In an email sent to the Newman community on June 17, Interim President Teresa Hall Bartels announced that Jagger had been elected president after the university’s nine-month search. Jagger assumed her role on July 1. Jagger succeeds Noreen Carrocci, who retired in December.

Jagger said that Newman's mission statement is what attracted her to apply for the position of president. The mission statement reads:

“We are a Catholic university…named for St. John Henry Newman...founded by the Adorers of the Blood of Christ...for the purpose of empowering graduates to transform society.”

“We want to transform minds and hearts and bodies and spirit all at once so that you can all go out and transform the world wherever you are…It's not like we just want to pour knowledge in your head…” she said. “We are educating everybody to be better stewards of the planet.
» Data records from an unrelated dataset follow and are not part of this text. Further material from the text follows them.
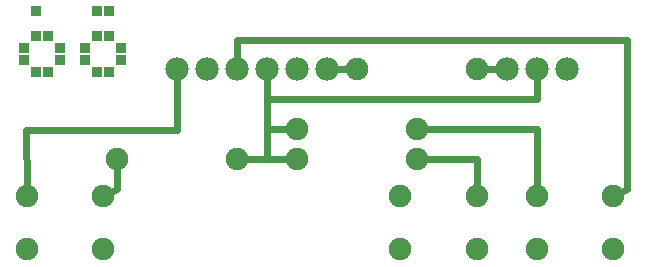
<source format=gtl>
G04 MADE WITH FRITZING*
G04 WWW.FRITZING.ORG*
G04 DOUBLE SIDED*
G04 HOLES PLATED*
G04 CONTOUR ON CENTER OF CONTOUR VECTOR*
%ASAXBY*%
%FSLAX23Y23*%
%MOIN*%
%OFA0B0*%
%SFA1.0B1.0*%
%ADD10C,0.075000*%
%ADD11C,0.078000*%
%ADD12R,0.032835X0.032835*%
%ADD13C,0.024000*%
%LNCOPPER1*%
G90*
G70*
G54D10*
X1275Y669D03*
X1675Y669D03*
G54D11*
X1975Y669D03*
X1875Y669D03*
X1775Y669D03*
X1175Y669D03*
X1075Y669D03*
X975Y669D03*
X875Y669D03*
X775Y669D03*
X675Y669D03*
G54D10*
X431Y69D03*
X175Y69D03*
X431Y247D03*
X175Y247D03*
X1675Y69D03*
X1419Y69D03*
X1675Y247D03*
X1419Y247D03*
X2131Y69D03*
X1875Y69D03*
X2131Y247D03*
X1875Y247D03*
X475Y369D03*
X875Y369D03*
X1075Y369D03*
X1475Y369D03*
X1075Y469D03*
X1475Y469D03*
G54D12*
X206Y863D03*
X409Y863D03*
X450Y863D03*
X165Y700D03*
X165Y741D03*
X206Y781D03*
X247Y781D03*
X287Y700D03*
X287Y741D03*
X206Y659D03*
X247Y659D03*
X369Y700D03*
X369Y741D03*
X409Y781D03*
X450Y781D03*
X491Y700D03*
X491Y741D03*
X409Y659D03*
X450Y659D03*
G54D13*
X1675Y370D02*
X1504Y369D01*
D02*
X1675Y275D02*
X1675Y370D01*
D02*
X2157Y259D02*
X2176Y269D01*
D02*
X2176Y269D02*
X2176Y768D01*
D02*
X2176Y768D02*
X876Y768D01*
D02*
X876Y768D02*
X875Y699D01*
D02*
X1875Y470D02*
X1504Y469D01*
D02*
X1875Y275D02*
X1875Y470D01*
D02*
X475Y269D02*
X475Y341D01*
D02*
X456Y260D02*
X475Y269D01*
D02*
X975Y470D02*
X1047Y470D01*
D02*
X975Y570D02*
X975Y470D01*
D02*
X975Y639D02*
X975Y570D01*
D02*
X975Y369D02*
X1047Y369D01*
D02*
X975Y369D02*
X904Y369D01*
D02*
X975Y470D02*
X975Y369D01*
D02*
X1876Y570D02*
X1875Y639D01*
D02*
X975Y570D02*
X1876Y570D01*
D02*
X675Y468D02*
X675Y639D01*
D02*
X476Y468D02*
X675Y468D01*
D02*
X174Y468D02*
X476Y468D01*
D02*
X175Y275D02*
X174Y468D01*
D02*
X1205Y669D02*
X1247Y669D01*
D02*
X1745Y669D02*
X1704Y669D01*
G04 End of Copper1*
M02*
</source>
We are educating everyone to have a stronger spiritual life, whatever that spiritual life is.”

Jagger said she loves that her office is just down the hall from St. John’s Chapel and that she loves having the opportunity to go to Mass when she’s on campus.

“I love being able to include faith as part of my discussion with employees and students,” she said.

Prior to coming to Newman, Jagger worked at Thomas More University, a small Catholic university in Covington, Kentucky, for the last five years. During that time, she served in three different roles, one of which was the role of acting president.

“That's where I first had the experience of being president,” she said.

Jagger said she has been working in higher education since 1979.

She spent a year at Harvard working on her master’s degree in global health, a degree which she said is useful in this time of pandemic.

“My other area of expertise is medical microbiology,” she said, “So...both areas of my background kind of prepared me for the pandemic work.”

Jagger said she has the background knowledge about viruses and how they spread and that it has been interesting to work with the teams at Newman who have been preparing to keep COVID-19 from spreading.

“That's been a really significant focus since I arrived. But a lot of the hard work was already done by the committees that were working on before I came,” she said.

Jagger said she has loved her time at Newman so far.

“The people I've met...they're so committed to our students. And so I think it's just going to be a wonderful place to be,” she said.